Designed with Nike's trademark visually gripping graphics, Sole Provider: Thirty Years of NIKE Basketball is a collection of Nike hoop shoes and the subculture that surrounds them. Text by Slam magazine editor-at-large Robert "Scoop" Jackson, Sole Provider gives the inside story of NIKE Basketball - from its inception in 1972 to its incredible success as the basketball brand with over 60% market share.
Featuring anecdotal facts and figures, inside interviews with NBA players, Nike footwear designers, musicians, and other pop-culture notables, Sole Provider showcases the historical context of the game with exclusive images from Nike's archives: posters, print advertisements, commercial stills, behind-the-scenes footage, NBA photos, and never-before-published images. Features spreads that illustrate the development of the most pivotal shoes during this period, as well as interviews with designers and drawings of their prototypes; Features the key shoes and the players associated with them including: The Blazer (George "Iceman" Gervin), The Bruin (Moses Malone), The Air Force I (Michael Ray Richardson), The Air Jordan (Michael Jordan), The Alpha Force (Charles Barkley), and many more. Features never-before-published images - as well as insights - from the Nike archives of iconic NBA players including Moses Malone, Patrick Ewing, Michael Jordan, Charles Barkley, and Jason Kidd, among others. Features still from famous advertising campaigns by Wieden & Kennedy featuring Nike alumni including Spike Lee, Bugs Bunny, Steve Martin, Godzilla, and Lil' Penny, among others. Index pages provide an at-a-glance look at all the shoes produced. Features a chronological history of the Nike and NBA partnership over three decades. Features the WNBA (Women's National Basketball Association.)
My mom kindly gifted me this book in high school. I was obsessed with basketball, playing hours on the daily, watching hours of NBA and college ball, and a little bit of a "head" myself, owning 4 pairs of Jordans, 7+ colorways of Air Force 1s, Air Zoom Flights, Dunks, Air Max CB2, and countless other b-ball shoes by the end of my middle and high school career.
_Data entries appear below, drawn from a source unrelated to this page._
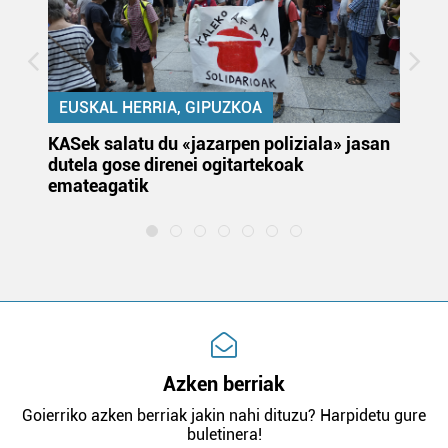
EUSKAL HERRIA, GIPUZKOA
KASek salatu du «jazarpen poliziala» jasan
Pa
dutela gose direnei ogitartekoak
da
emateagatik
«s
Azken berriak
Goierriko azken berriak jakin nahi dituzu? Harpidetu gure
buletinera!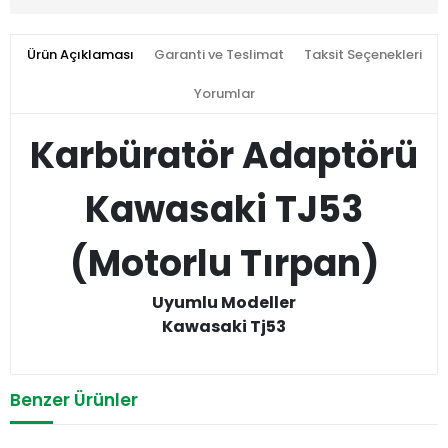
Ürün Açıklaması
Garanti ve Teslimat
Taksit Seçenekleri
Yorumlar
Karbüratör Adaptörü
Kawasaki TJ53
(Motorlu Tırpan)
Uyumlu Modeller
Kawasaki Tj53
Benzer Ürünler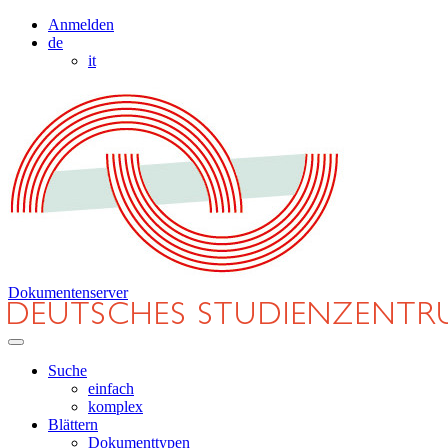
Anmelden
de
it
Dokumentenserver
Suche
einfach
komplex
Blättern
Dokumenttypen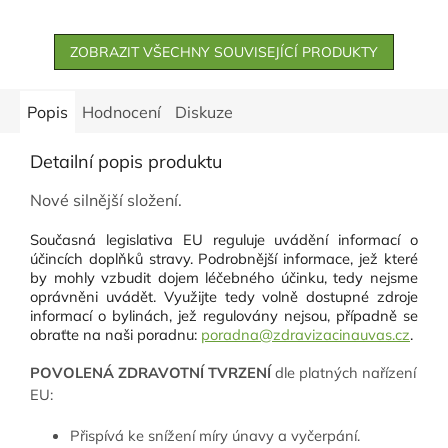
v podstatě nelze mluvit
smíchat s trochu vody a
o zdravém organismu.
aplikovat přímo na
SUPER STRONG v jedné...
ZOBRAZIT VŠECHNY SOUVISEJÍCÍ PRODUKTY
pokožku, stejně jako různé
hořčíkové oleje.
Popis
Hodnocení
Diskuze
Detailní popis produktu
Nové silnější složení.
Současná legislativa EU reguluje uvádění informací o
účincích doplňků stravy. Podrobnější informace, jež které
by mohly vzbudit dojem léčebného účinku, tedy nejsme
oprávněni uvádět. Využijte tedy volně dostupné zdroje
informací o bylinách, jež regulovány nejsou, případně se
obraťte na naši poradnu:
poradna@zdravizacinauvas.cz
.
POVOLENÁ ZDRAVOTNÍ TVRZENÍ
dle platných nařízení
EU:
Přispívá ke snížení míry únavy a vyčerpání.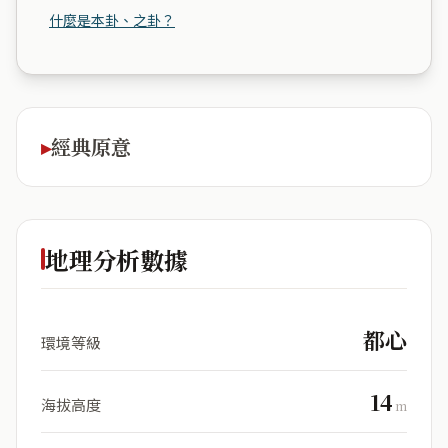
什麼是本卦、之卦？
經典原意
地理分析數據
都心
環境等級
14
海拔高度
m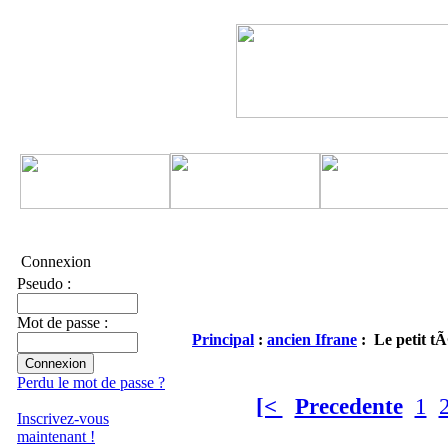
Connexion
Pseudo :
Mot de passe :
Principal
:
ancien Ifrane
: Le petit t
Perdu le mot de passe ?
[<
Precedente
1
Inscrivez-vous
maintenant !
I even dreamed of being a shoe designer, sketching prototypes in my sketchbook or doodling them on assignments when bored in class.
So, upon creating a GR account, I marked Sole Provider 5 stars. 'Cause in my memory I'm like, I love this book! Well, more like, I loved the design and glancing through the index. I'm a sucker for nicely organized aesthetics and categorization. I'm sure I read through some of the text, but my love for this book was all about the visuals.
Now, having actually read through the text of the book, I can confirm, this book is all about the visuals. The paragraphs accompanying the shoe images start off strong enough at the beginning, offering some insight into the origins of shoe and basketball culture. But after a while, the paragraphs start ranging from annoyingly amusing, to just straight annoying, to self-congratulatory mythologizing, to irrelevant, or most egregiously--blasphemously wrong! (check the completely wrong blurb around the Jordan XIII, which the author says came out in 1998 after Jordan retired, when every casual knows that Jordan played NBA games in XIVs, go watch the iconic shot against the Jazz! And then the index at the end of the book indeed confirms that the Jordan XIII came out in 1997, not 1998. Publishing incorrect content in a book about time and the evolution of Nike basketball shoes is a ridiculous error that undercuts the quality of the book).
But man, the book is still a visual feast for any sneakerhead. The layouts are beautiful. The old ads and print material are a cool walk down memory lane. The sketches are beautiful and inspiring. I wish I had a ginormous closet and 100 pairs of Nikes right now! And that index...wooo, it's still seductively gorgeous to those of us who love an orderly collection.
So, yeah, I love this book to look at, but I think it could've been better with a different style of text accompanying. Not dry and plain. But a little more insight into the designers' decisions and maybe some interviews, to balance with the high-stylized and sometimes irrelevant filler.
This book is about the sneaker company Nike and how they have been very sucessful with the the basketball shoes they make for the sport of basketball. Nike makes sneakers for other sports like running, tennis,football and others but they really out due themsleves with the sport of basketball. Nike has mainly focused on making sneakers for basketball in the 80s and 90s and in the present day they have really improved the technology and materials they use for those nike basketball sneakers. I really enjoyed this book because i have been wearing nikes for a long time and its good to see the history. But in my point of view i think majority of the sneakers they made back in the day were better but in the persent day there are so many good kicks to perform basketball very well.
the history of nike basketball told through a chronology of sneakers - this book made me a sneakerhead - it catalogues the basketball sneakers from 1970-to the Air Jordan XIII perfectly in an index as well - great photos, artist sketches, and old advertisements; overall good graphic layout
Any sneaker-head should have this book in his collection. It talks about every iconic Nike Basketball shoe...from the Nike Blazer all the way up to Jordan XVIII.